リニアと原発の共通点
電力会社や財界が原発の再稼動をしたい理由は、エネルギー問題よりは、経済的な問題にあるようです。10月8日の毎日新聞(ウェブ版)によれば、東電が金融機関に示す収支計画で柏崎刈羽原発の再稼動を来年4月に予定しているそうです。「原発が1基動けば東電の収支は年1000億円程度改善する計算で、銀行団から融資継続に理解を得やすくなる」(※)からということです。

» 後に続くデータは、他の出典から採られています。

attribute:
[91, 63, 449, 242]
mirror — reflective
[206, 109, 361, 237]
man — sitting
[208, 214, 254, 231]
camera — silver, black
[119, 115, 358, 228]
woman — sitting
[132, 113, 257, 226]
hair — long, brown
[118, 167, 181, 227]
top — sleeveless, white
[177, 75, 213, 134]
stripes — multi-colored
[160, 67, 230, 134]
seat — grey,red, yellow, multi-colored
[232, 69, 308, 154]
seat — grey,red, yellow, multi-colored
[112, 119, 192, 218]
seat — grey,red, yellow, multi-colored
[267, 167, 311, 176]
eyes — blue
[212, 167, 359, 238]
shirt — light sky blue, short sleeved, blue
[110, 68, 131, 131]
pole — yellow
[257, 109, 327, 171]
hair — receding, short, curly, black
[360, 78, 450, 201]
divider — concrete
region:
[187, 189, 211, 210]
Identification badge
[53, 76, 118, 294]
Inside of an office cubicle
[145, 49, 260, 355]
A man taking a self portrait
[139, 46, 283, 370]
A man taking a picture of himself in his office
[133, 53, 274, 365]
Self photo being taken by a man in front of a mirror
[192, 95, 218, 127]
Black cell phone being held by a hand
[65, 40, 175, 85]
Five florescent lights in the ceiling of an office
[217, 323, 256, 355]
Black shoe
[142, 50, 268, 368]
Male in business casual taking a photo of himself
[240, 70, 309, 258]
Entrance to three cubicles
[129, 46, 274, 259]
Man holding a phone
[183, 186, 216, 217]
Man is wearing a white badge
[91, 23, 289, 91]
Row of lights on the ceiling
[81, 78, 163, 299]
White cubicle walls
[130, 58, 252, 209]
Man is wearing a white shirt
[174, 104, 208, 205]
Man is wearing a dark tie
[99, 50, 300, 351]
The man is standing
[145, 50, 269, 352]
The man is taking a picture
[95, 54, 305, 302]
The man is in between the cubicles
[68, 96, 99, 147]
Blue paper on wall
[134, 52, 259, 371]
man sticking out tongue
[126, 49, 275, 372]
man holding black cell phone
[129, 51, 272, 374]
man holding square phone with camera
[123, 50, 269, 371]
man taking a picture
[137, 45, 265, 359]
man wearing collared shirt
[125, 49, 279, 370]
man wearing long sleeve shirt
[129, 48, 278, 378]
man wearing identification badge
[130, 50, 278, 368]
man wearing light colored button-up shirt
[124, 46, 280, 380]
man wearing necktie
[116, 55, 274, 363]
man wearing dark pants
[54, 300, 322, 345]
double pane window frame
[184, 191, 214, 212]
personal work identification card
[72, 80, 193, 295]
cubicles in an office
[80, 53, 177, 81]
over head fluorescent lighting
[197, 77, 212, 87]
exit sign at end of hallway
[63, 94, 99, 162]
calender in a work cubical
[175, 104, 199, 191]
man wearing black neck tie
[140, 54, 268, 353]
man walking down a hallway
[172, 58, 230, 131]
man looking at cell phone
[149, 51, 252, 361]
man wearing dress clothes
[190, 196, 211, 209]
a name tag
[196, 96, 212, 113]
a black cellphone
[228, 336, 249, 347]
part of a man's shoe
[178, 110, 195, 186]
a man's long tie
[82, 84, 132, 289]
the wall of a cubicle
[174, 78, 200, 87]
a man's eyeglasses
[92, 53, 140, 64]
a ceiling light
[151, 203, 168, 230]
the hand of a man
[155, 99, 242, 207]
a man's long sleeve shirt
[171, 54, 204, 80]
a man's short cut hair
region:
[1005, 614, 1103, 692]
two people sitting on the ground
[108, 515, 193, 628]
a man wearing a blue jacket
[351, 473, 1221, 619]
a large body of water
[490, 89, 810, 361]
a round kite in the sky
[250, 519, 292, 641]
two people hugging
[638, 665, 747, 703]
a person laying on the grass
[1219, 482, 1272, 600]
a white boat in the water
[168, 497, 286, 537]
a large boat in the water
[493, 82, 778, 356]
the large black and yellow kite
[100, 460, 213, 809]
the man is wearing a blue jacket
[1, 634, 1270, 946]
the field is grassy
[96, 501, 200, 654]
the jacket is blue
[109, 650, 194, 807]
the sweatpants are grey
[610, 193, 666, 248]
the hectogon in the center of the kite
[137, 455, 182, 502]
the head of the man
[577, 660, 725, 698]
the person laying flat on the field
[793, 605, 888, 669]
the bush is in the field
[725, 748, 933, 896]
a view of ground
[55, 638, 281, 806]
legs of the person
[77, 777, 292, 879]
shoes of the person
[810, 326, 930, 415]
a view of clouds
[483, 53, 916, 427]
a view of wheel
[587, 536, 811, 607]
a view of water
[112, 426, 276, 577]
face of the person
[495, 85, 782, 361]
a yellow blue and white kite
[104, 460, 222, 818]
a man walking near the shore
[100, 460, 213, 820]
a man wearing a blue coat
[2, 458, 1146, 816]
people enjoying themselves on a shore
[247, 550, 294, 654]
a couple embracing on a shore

※ 『毎日新聞(ウェブ版)』 2013年10月08日 06時00分: 「柏崎刈羽:「来年4月再稼働」 東電、収支計画で設定」
リニアと原発の関係については、リニアが新幹線の3倍ほどの電気を食うことから、電力不足が問題でその解決のためには原発再稼働が必要なのではないかという見方があると思います。それは実は、こいうことだと思います。鉄道産業に詳しい拓殖大学の王曙光教授は『人民網日本語版』のインタビューのなかで、「リニア中央新幹線事業は自民党にとって原発再稼働の新たなカードともなるだろう」と語っています。自民党の主張としては「日本の最高技術を代表するリニアはひとたび営業運行が始まれば、莫大な電力を必要とする。そしてこの新たな電力需要を支える望みは原発再稼働に託すほかない」ということになる。しかし王曙光教授は、「東日本大震災後、日本は相次いで原発を停止し、毎年電力不足に陥っている。リニアの莫大な電力をどう確保するかは懸念材料だ」と、どうしても原発でなくてはならないといっているわけではありません。
『人民網日本語版』2013年7月11日 「日本のリニア中央新幹線が抱える懸念材料」
中国の寧杭高鉄の南京と広州の間は、249kmで、総投資額が237億元、工期4年半だそうです。それに比べ、似た長さ約290kmのリニアは、投資額が16倍、工期は13年以上かかるから、スピードの優位性はあったとしても「投入産出の経済性の観点から見れば」リニアは割りに合わないと王教授は指摘します。
リニアには多くの問題があるのに、日本が積極的に推し進めるのはなぜかという問いに対して、王教授はリニアは「日本政府の投資事業ではなく、民間企業であるJR東海の事業」である点を示した上で、JR東海がリニアを推進するのは「開発段階ですでに数百億円が飛んだため、JR東海は営業運行を実現して、国内のライバルに対する競争優位を維持し、できるだけ早くコストを回収することを強く望んでいる」からだといっています。
王教授のこの分析が正しいとすれば、なんか原発の再稼働とにていませんか。ドイツ以外の浮揚式鉄道を開発してきた各国が早々に開発を断念したのに、日本はだらだらと50年以上も開発をし続けて莫大なお金を費やしてしまったようです。